Unfortunately, I didn’t watch the movie “Transationalmannschaft” about immigrants that celebrate the German football team – sometimes even more intensively than Germans that were born and raised here. Since I find this movie pretty interesting (filmed in Mannheim) I watched the trailers. They made it even to the ZDF heutejournal (national public TV channel) who picked up the controverse in this movie which gives some insights on immigrants in Germany (Mannheim).

Immigrants in Mannheim are mostly Turkish and the documentary-style movie has an interesting scene:  an interview with a young German-Turkish boy. The boy is asked for which national team (football) he would be playing and his answer is pretty astonishing. At first he claims to have “Turkish blood in his veins” so he must be playing for Turkey. But then he changed his mind and says: “If there was a Mannheim national team I would be playing for Mannheim”. I found this statement very interesting. He further stated that he as a Turkish-German feels as Mannheim-ian and Turkish, but not as German. But what does it mean? Mannheim is not inside Turkey, its quite a distance. Belonging to Mannheim and to Turkey but not to Germany. That’s a controversial concept to me and I tried to picture that:

In my opinion this idea becomes more wide-spread with growing mobility, people become more transnational. Everyone feels connected to multiple places he has visited or is related to somehow, instead of a single place which is the center of one’s live.
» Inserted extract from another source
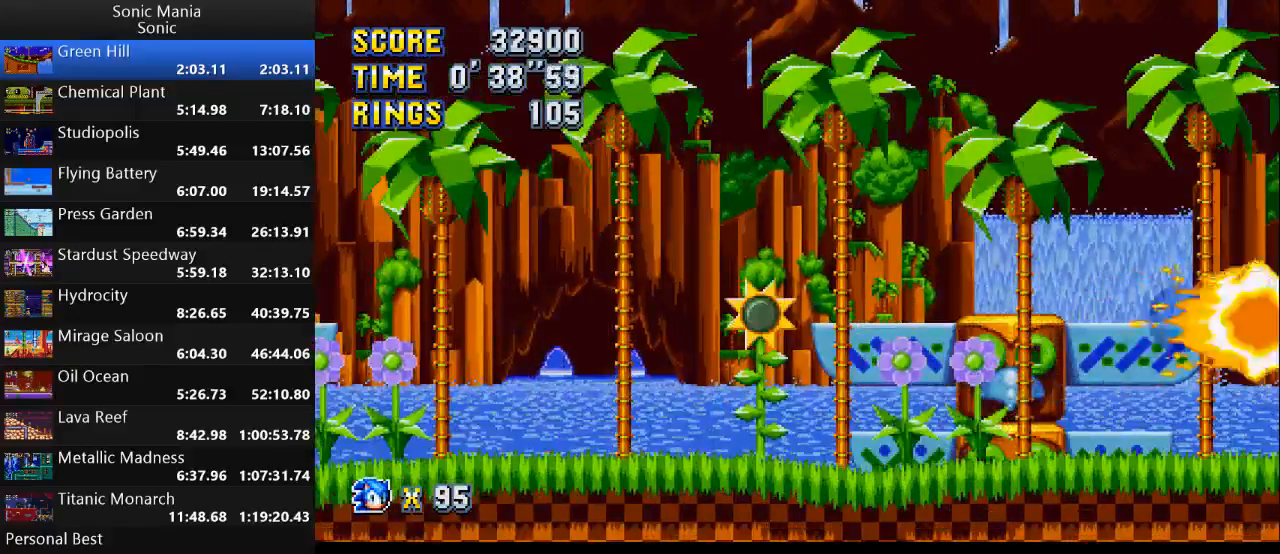
{"buttons": ["A"], "left_stick": "right", "right_stick": "center", "events": [[233, "A", "up"], [300, "A", "down"], [433, "A", "up"], [500, "A", "down"]]}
However, people mostly feel home in one country and place and have connections to other places around the world, be it a country or a particular city. Of course, there are differences in connections depending on the people that are related with a certain connection. In the example of Turkish-Germans the older generations, typically someone’s parents, create a connection to the country of origin. This causes the opposite, someone that feels connected to a country which is not his home (and that he might never have visited).

I would love to see a mashup which shows weighted connections of people (derived from facebook, google+) on a map, someone’s transnationality. There’s a lot of ideas I have to support the algorithm: for weighting connections, what aggregated views are of interest (to me) or what data to use.

A facebook intern created a graphic which shows the connections of 10 million facebook users:

Facebook Connections Visualization

Facebook Connections Visualization

That’s a good point to start from. I hope some mash-up-er draws some ideas and we can see something like this soon – or is there something like this already?